[Records to process Boundary: Start]

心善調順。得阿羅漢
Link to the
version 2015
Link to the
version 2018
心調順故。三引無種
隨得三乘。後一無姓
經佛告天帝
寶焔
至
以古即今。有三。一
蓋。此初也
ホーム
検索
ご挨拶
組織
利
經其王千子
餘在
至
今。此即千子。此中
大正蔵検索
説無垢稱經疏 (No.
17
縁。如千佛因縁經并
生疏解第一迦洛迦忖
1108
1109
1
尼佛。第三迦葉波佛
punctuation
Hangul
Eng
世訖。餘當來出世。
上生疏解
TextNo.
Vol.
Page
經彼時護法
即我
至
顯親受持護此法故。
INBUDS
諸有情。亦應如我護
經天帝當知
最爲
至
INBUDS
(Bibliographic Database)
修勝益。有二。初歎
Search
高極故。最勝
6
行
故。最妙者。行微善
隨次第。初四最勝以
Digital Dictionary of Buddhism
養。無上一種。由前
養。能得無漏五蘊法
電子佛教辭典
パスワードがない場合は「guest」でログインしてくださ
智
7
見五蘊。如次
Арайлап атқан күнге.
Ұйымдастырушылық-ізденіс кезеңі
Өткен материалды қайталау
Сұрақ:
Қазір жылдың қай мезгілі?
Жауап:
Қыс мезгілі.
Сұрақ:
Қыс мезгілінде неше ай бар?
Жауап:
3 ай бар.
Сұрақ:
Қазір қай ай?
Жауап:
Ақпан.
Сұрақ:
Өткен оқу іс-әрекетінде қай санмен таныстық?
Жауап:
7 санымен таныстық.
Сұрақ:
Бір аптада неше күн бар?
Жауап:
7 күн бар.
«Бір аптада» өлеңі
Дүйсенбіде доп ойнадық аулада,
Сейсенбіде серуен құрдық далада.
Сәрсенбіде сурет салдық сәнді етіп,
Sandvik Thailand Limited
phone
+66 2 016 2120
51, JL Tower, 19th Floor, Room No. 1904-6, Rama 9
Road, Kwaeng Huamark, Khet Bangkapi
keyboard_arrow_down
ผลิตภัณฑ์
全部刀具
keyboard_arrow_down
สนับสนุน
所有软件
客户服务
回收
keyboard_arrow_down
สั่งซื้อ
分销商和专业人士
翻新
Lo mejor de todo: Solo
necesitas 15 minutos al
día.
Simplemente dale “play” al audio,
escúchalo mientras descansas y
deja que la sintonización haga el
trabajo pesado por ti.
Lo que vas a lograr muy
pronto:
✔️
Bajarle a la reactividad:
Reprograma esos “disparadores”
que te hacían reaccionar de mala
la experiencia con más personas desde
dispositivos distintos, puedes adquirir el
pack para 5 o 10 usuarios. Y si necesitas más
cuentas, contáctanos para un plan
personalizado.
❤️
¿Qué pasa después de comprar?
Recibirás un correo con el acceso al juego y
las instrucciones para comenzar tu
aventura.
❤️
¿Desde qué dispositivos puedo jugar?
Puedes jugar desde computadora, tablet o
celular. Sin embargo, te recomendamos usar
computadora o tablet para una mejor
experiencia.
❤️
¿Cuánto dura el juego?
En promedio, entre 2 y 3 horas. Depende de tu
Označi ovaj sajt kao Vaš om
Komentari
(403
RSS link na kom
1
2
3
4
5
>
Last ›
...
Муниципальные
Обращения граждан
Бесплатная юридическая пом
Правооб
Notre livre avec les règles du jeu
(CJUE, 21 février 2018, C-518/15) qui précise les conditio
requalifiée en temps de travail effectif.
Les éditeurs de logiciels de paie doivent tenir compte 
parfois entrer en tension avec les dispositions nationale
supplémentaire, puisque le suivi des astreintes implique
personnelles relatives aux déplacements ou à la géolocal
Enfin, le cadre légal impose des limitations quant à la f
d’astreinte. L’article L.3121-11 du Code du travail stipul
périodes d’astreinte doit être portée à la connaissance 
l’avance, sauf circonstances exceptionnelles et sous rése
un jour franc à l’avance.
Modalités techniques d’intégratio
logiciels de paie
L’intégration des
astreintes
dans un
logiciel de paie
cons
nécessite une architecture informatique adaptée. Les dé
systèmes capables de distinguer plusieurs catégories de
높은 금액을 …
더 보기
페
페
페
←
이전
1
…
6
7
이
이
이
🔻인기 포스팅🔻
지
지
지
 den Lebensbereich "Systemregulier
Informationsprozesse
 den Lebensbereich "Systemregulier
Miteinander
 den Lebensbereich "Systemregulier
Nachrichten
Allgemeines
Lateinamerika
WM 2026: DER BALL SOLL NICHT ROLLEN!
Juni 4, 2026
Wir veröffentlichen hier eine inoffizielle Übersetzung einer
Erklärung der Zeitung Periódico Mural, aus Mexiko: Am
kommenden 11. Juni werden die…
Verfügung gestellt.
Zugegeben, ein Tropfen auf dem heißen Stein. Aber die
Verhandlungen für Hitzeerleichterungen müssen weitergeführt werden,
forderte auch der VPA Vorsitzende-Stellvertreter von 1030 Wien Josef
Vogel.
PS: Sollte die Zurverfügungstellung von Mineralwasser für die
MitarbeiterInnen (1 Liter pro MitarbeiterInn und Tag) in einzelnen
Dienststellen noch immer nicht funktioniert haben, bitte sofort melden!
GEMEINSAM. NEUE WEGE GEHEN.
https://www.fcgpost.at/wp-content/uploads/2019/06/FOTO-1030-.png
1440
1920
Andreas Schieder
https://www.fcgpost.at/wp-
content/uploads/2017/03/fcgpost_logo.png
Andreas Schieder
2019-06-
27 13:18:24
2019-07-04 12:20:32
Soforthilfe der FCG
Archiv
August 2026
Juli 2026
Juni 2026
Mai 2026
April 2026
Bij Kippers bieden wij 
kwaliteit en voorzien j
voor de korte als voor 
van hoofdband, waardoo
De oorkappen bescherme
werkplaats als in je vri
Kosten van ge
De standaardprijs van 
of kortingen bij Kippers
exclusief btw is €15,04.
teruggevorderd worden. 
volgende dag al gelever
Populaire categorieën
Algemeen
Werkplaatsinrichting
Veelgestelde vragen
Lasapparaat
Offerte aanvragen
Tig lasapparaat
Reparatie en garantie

[Records to process Boundary: End]

▶ _Exercise description_
Whichever lines of the records above hold the word "Қазір" should all be copied out.

▶ _Result_
Қазір жылдың қай мезгілі?
Қазір қай ай?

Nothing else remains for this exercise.